• **Consignes à suivre**
• A. D'après le texte sur Nietzsche et la musique sérielle, quels compositeurs forment la seconde école de Vienne ?
• B. Poursuivez le texte sur Nietzsche et la musique sérielle à partir de son dernier passage.

• **Extrait du document**

Voilà bien ce que Nietzsche qualifie de "monstrueuse
carence de tout sens intuitif [dans une musique où] la nature
logique est développée à l’excès"(Nietzsche,
la
Naissance de la Tragédie,
xiii). Nietzsche, qui est mort à l’orée du XX° siècle, aurait sans doute été très amusé de constater que, comme pour parfaire l’analyse leibnizienne de la sonorité musicale en termes de rapports mathématiques
confusément perçus, la seconde école de Vienne (Schönberg, Berg,
Webern) a, comme le décrit
Thomas Mann dans son grand roman sur la musique, justement tenté de
doter l’écriture musicale d’une structure mathématique idéale : "on
devrait pouvoir [...] avec les douze échelons de l'alphabet tempéré
par les demi-tons former [...] des combinaisons et des interrelations
déterminées des douze demi-tons, des formations de séries,
desquelles dériverait strictement la phrase, le morceau entier,
voire toute une œuvre aux mouvements multiples. Chaque note de
l'ensemble de la composition, mélodiquement et harmoniquement,
devrait pouvoir trouver sa filiation avec cette série type
préétablie. Aucun de ces tons n'aurait le droit de reparaître
avant que tous les autres n'aient fait également leur apparition.
Aucun n'aurait le droit de se présenter, qui ne remplît sa fonction
de motif dans la construction générale. Il n'y aurait plus une note
libre. Voilà ce que j'appellerais une écriture rigoureuse [...]. On
pourrait appeler cela une organisation complète et rationnelle. Une
extraordinaire unité logique serait ainsi obtenue, une sorte
d'infaillibilité et de précision astronomiques"(Mann,
Doktor
Faustus,
xxii).

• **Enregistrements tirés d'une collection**
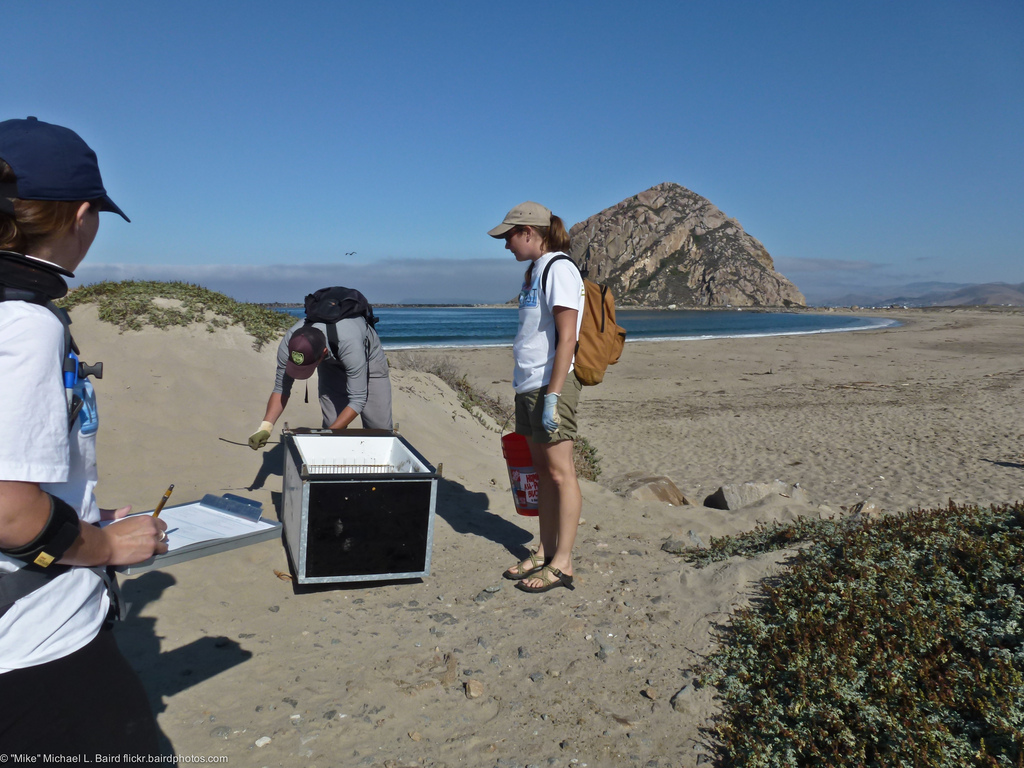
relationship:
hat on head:
[0, 113, 145, 230] [1, 111, 114, 269]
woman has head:
[3, 111, 174, 757] [1, 111, 114, 269]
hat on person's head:
[267, 315, 347, 396] [269, 321, 378, 447]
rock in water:
[538, 162, 794, 323] [559, 284, 862, 351]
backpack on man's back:
[287, 270, 387, 331] [270, 279, 398, 362]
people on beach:
[0, 78, 655, 554] [8, 63, 1018, 736]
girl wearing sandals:
[471, 184, 610, 403] [494, 536, 588, 608]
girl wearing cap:
[453, 169, 644, 342] [488, 190, 588, 284]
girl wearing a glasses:
[469, 195, 604, 420] [497, 214, 530, 247]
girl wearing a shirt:
[466, 169, 631, 347] [505, 247, 586, 390]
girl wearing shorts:
[481, 180, 577, 289] [503, 357, 583, 451]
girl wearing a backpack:
[481, 175, 600, 336] [570, 258, 637, 403]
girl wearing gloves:
[469, 184, 638, 418] [525, 368, 565, 446]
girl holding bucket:
[453, 191, 605, 362] [497, 409, 571, 526]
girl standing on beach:
[466, 167, 637, 317] [153, 342, 961, 764]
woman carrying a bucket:
[460, 173, 603, 325] [576, 262, 628, 390]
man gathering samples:
[250, 273, 374, 401] [214, 407, 286, 459]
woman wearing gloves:
[471, 180, 593, 334] [536, 392, 576, 434]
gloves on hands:
[536, 392, 576, 434] [514, 368, 599, 464]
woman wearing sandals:
[455, 167, 622, 330] [505, 530, 588, 593]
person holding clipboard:
[2, 102, 165, 347] [104, 458, 316, 625]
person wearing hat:
[2, 106, 160, 424] [4, 108, 205, 320]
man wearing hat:
[244, 284, 391, 408] [278, 312, 326, 390]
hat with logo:
[278, 312, 326, 390] [281, 342, 305, 369]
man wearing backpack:
[255, 312, 381, 429] [298, 275, 392, 345]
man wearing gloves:
[250, 290, 402, 414] [239, 420, 276, 462]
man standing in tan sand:
[250, 281, 406, 448] [127, 340, 251, 446]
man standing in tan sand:
[1, 109, 183, 758] [310, 612, 481, 742]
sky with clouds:
[189, 50, 667, 146] [262, 262, 505, 289]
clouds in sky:
[262, 262, 505, 289] [189, 50, 667, 146]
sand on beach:
[632, 325, 797, 548] [647, 271, 810, 369]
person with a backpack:
[245, 281, 390, 426] [293, 260, 356, 334]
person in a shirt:
[9, 111, 139, 762] [1, 309, 110, 601]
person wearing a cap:
[489, 212, 593, 588] [487, 189, 559, 246]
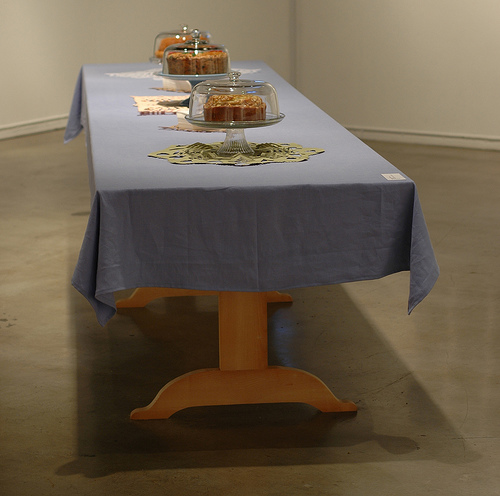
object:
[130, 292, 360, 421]
leg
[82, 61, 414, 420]
table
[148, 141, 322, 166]
doily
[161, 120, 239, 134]
mat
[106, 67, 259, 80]
doily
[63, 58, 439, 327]
tablecloth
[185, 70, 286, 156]
cake dish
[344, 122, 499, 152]
baseboard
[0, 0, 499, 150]
wall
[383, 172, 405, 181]
card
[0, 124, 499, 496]
floor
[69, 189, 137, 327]
corner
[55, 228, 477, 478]
shadow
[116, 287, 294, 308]
leg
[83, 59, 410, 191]
top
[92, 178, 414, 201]
edge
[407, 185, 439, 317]
corner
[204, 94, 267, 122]
cake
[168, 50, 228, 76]
cake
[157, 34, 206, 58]
cake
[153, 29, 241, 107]
cake dish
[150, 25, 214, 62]
cake dish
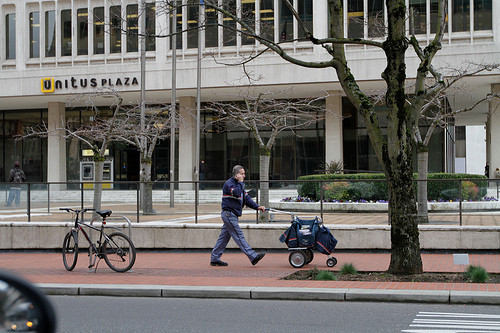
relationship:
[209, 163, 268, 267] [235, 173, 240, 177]
man on phone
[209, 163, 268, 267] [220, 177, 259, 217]
man wearing jacket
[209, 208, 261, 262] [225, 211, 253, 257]
pants have stripe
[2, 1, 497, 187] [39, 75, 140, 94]
building has sign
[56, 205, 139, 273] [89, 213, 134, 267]
bike chained to post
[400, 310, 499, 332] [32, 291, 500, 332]
lettering on road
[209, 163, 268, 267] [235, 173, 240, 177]
man talking on phone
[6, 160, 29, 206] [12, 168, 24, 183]
man with backpack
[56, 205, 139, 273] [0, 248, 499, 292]
bike parked on sidewalk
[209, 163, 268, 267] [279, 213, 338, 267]
man pushig mail stroller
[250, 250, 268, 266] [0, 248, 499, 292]
foot lifted off sidewalk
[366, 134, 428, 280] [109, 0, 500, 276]
trunk of tree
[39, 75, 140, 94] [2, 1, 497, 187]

• **Réponses par consigne**
• A. Schönberg, Berg et Webern.

• B.
Le problème, c’est que, au nom de cet idéal,
cet
important courant musical du XX° siècle a dû, paradoxalement, nier
toute notion d’harmonie.
De sorte qu'on éprouve, à l’audition de la musique atonale, par exemple de cette
sonatine
pour flûte et piano de Pierre Boulez,
une impression de joyeux désordre naturel qui n’est pas sans
rappeler les chants d’oiseaux que se plaisait à évoquer Olivier
Messiaen (par exemple dans cette pièce, écrite
également pour flûte et piano et intitulée le Merle Noir).
Tout le contraire, donc, de l’évocation d’un ordre parfait et
intemporel dont est indiscutablement plus proche, par exemple, ce
Libera
me de facture grégorienne4, dont la notation est pourtant beaucoup plus rudimentaire.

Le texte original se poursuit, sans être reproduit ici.